Although change is a constant in every profession, it is important to recognize that communication design has been undergoing rapid reinvention for the past couple decades. In fact, the characteristic of being able to endure the stress and tension of not knowing the way forward and being flexible and adaptive enough to new and uncomfortable situations defines leaders in the design field.

When my career started, we would manually set type, shoot PMTs, use waxers to create paste up and strip film. That all got tossed aside when desktop publishing became mainstream and we all scrambled to learn Pagemaker or Quark. When the web hit, we were forced to learn interface design, HTML, WYSIWIG editors, and Flash in order to remain relevant, but even many those are now been discarded for ever-rapidly-evolving technologies.

As my design career progresses, I find myself focusing less on design production and more on strategy and ideas. As I spend more time in front of clients, I am forced to develop facilitation, interview and communication skills I had not previously been trained in. Ultimately I’ve had to reinvent myself as a design studio leader and a business and marketing expert. All of these career reboots were built on layers of learning and resulted in some stress, but ultimately provide tremendous career satisfaction.

No one reading this should be surprised by the notion that learning and change are a designer’s constant companion.
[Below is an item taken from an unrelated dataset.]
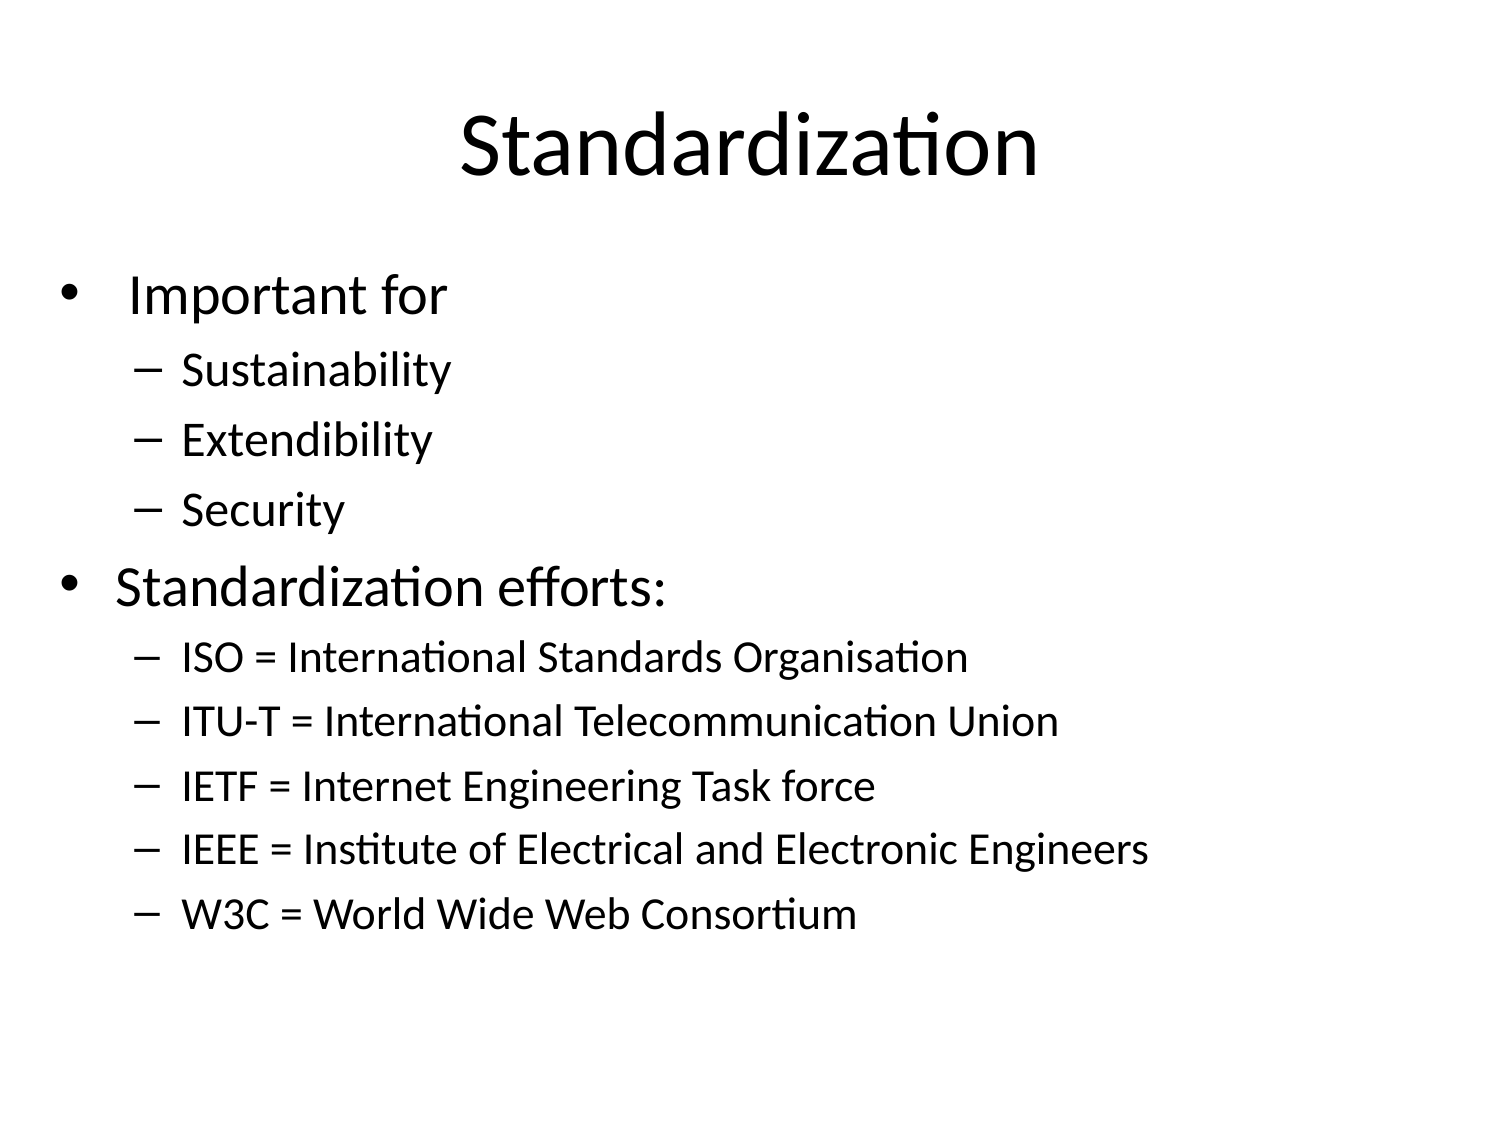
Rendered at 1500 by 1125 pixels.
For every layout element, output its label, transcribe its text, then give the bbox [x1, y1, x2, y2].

title Standardization [75, 45, 1425, 233]
list Important for Sustainability Extendibility Security Standardization efforts: ISO = International Standards Organisation ITU-T = International Telecommunication Union IETF = Internet Engineering Task force IEEE = Institute of Electrical and Electronic Engineers W3C = World Wide Web Consortium [44, 248, 1456, 1112]
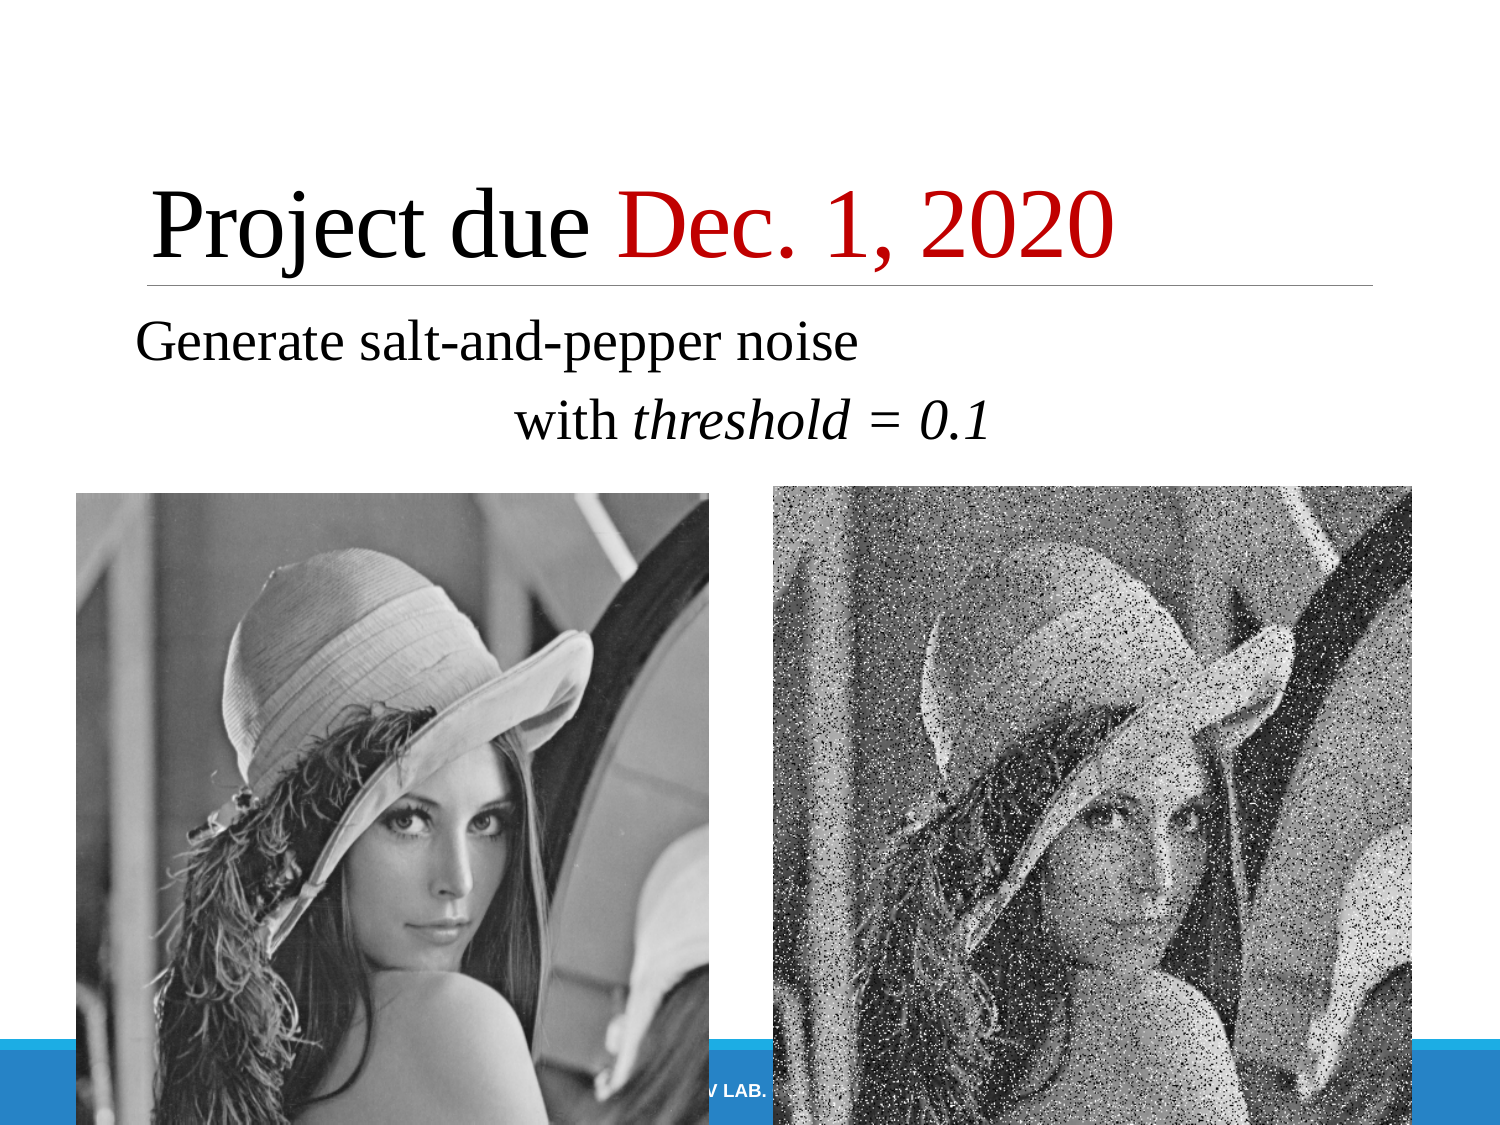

But designers should recognize the value of major shifts of focus and the impact those experiences can have on careers and personal lives.

One thing that I push myself to do — unless it is literally silly or impossible — is if I am asked to do something new and scary, I say, “Yes”. These opportunities often involve tremendous effort and are not financially rewarding, but the learning opportunities have been invaluable.

Past examples include: accepting nominations for leadership positions, launching volunteer-run non-profit organizations, chairing award shows or conferences, public speaking events, or even writing for industry magazines. Few of these were directly related to my design firm, and they were all terrifying in many ways, but by stepping up to the challenges and muscling my way through I learned tons in the process.

Sure, not everyone’s personality is suited to saying yes to scary opportunities. Some folks quietly seek less dramatic career paths, and there’s nothing wrong with that. But it doesn’t negate the need to stretch, learn and evolve as the design industry (and the whole world) changes.

Every time I dive into new circumstances I emerge feeling smarter, stronger and happier. Yes, happier. Had my friend been more motivated to live like a designer, seeking out opportunities to dive headlong into learning and reinvention, I suspect she’d be happier with her job and relationship. Life—reboot not required.

Speaking of reinvention, I would like to offer my congratulations to the new owners of Design Edge Magazine. I don’t view this as an end to an era, but the beginning of a new one, and I am excited by the potential of this relaunch. I also challenge the new owners to own the word “Edge” in their name by embracing this opportunity to be more than merely a news, trends, jobs, and awards publication. I hope to see a nation-wide dialogue about the issues that are important to the design industry, one aimed as much outwardly to the broader public audience we serve as inwardly on the topics designers are frankly growing tired of hearing about.

Together let’s reinvent Design Edge and the Canadian design industry itself and enjoy the happiness that it will undoubtedly bring.